Prep 20 mins
Cook 0 mins
I've been making this for years. Everyone who has had it says that it is so good. Hope you like it.
- 2 quarts finely shredded green cabbage
- 1 cup shredded carrot
- 2 cups of a good mayonnaise (I use Hellmans)
- 1 tablespoon sugar
- 1 tablespoon lemon juice
- 1 tablespoon grated onion (I sometimes use 1/2 tablespoon of dry onion)
- 1 1⁄2 teaspoons salt
- 1⁄2 teaspoon paprika
- 1⁄2 tablespoon prepared horseradish (optional)
- Mix all the ingredients for the dressing together and set aside.
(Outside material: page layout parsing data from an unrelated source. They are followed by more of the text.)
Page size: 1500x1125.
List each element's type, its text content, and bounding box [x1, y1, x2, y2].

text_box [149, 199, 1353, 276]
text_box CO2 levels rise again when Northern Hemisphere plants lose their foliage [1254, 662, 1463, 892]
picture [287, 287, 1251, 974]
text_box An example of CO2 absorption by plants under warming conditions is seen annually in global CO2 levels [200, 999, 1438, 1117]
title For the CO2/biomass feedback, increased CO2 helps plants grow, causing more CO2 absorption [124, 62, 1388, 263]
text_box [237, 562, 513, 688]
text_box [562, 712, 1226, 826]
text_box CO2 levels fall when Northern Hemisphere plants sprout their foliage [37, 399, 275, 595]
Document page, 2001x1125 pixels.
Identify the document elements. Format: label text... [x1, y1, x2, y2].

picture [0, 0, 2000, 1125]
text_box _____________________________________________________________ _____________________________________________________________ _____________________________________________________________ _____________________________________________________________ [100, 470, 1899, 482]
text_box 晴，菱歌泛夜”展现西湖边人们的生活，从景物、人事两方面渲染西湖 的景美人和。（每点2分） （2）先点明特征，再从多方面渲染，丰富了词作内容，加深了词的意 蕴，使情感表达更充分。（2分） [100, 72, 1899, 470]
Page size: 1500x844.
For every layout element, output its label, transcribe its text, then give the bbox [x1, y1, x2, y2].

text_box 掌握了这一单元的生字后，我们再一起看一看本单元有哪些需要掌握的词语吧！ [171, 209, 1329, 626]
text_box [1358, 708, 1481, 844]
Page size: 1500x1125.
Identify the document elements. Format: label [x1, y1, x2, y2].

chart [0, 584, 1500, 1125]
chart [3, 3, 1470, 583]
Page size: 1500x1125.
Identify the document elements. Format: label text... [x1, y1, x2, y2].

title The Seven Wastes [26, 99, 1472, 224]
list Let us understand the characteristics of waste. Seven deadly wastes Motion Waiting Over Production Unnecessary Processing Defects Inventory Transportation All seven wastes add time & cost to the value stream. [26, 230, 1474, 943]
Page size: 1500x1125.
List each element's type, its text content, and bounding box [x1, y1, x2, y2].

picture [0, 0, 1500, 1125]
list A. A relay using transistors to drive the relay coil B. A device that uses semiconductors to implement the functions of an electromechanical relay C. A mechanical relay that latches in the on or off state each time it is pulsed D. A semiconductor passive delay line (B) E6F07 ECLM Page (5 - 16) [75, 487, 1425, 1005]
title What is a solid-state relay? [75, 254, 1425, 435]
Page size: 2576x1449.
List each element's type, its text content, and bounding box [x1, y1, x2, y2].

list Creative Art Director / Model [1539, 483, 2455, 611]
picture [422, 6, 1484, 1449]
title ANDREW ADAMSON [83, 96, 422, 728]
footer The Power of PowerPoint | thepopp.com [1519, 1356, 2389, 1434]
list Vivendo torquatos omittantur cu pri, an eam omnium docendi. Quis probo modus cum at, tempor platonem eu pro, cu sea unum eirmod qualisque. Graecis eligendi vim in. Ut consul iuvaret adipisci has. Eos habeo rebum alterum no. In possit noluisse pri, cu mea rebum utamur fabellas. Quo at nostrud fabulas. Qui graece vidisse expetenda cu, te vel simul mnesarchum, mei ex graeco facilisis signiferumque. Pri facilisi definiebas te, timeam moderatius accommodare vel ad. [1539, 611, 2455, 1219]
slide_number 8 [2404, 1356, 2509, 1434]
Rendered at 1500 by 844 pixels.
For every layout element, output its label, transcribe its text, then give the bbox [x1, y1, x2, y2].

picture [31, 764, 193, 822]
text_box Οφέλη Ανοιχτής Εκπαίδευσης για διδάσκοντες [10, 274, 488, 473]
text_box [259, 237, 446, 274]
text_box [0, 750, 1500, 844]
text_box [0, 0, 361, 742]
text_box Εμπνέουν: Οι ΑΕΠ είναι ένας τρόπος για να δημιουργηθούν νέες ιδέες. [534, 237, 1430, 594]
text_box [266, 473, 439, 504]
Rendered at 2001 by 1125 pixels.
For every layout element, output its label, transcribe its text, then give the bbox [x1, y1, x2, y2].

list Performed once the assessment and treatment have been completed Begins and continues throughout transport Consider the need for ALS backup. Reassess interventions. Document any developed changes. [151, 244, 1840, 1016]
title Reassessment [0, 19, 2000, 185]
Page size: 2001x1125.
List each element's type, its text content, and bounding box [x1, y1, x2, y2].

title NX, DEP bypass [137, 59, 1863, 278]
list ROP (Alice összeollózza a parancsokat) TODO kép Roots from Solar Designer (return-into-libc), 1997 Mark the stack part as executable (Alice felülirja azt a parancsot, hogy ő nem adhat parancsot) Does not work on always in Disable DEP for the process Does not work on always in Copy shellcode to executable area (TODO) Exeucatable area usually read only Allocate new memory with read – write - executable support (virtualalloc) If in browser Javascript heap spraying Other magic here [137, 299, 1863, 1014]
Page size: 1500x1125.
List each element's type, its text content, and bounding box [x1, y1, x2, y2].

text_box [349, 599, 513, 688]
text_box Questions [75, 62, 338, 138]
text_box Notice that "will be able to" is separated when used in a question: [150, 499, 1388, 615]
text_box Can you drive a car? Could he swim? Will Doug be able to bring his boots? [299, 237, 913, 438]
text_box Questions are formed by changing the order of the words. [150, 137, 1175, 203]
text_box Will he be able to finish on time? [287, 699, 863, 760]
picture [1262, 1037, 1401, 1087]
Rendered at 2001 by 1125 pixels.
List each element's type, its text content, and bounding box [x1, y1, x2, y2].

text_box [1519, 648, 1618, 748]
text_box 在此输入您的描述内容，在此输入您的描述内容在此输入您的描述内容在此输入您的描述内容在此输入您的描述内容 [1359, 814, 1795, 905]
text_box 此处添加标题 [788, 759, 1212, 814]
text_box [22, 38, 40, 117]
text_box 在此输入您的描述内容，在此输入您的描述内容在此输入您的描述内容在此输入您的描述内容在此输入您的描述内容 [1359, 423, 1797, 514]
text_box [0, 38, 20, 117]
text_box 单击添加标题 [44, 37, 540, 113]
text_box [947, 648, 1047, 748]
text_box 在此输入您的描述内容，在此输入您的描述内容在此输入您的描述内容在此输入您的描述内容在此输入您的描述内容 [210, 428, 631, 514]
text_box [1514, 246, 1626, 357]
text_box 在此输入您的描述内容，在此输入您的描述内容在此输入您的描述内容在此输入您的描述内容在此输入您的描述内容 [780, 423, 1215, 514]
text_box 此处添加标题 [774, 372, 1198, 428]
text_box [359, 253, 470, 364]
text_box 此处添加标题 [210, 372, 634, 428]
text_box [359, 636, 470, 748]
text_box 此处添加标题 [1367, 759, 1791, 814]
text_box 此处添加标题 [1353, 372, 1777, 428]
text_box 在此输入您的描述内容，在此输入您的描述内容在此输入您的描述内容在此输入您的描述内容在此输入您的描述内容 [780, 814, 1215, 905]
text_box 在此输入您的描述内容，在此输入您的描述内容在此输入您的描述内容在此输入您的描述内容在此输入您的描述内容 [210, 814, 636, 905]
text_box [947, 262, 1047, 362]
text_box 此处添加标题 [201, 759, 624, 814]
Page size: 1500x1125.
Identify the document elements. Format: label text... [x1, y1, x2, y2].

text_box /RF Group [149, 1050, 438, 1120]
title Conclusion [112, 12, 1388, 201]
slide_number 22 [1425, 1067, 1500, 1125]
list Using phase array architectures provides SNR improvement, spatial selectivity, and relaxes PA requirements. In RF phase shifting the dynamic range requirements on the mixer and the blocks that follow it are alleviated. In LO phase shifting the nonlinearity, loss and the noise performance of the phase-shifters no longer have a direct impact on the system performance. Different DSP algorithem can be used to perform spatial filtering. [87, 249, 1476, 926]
- Shred the cabbage and carrot; I then sometimes take a hand chopper and chop it up a little more as I like it a little finer.
- Add the dressing to the cabbage and carrots till you have the moisture that you like--it tightens up a little as it sits.
- Refrigerate for about 2 hours to blend the flavors.
Mimi, This dressing is outstanding. Love the horseradish kick! Made with some pre-packed coleslaw mix. Delish! Thanks for posting this keeper!
I cut this down to four servings and left out the optional horseradish, but otherwise made the recipe as directed. I found that all of the dressing was needed for the consistency of cole slaw I wanted. It was good enough, just nothing that made me sit up and go "wow!"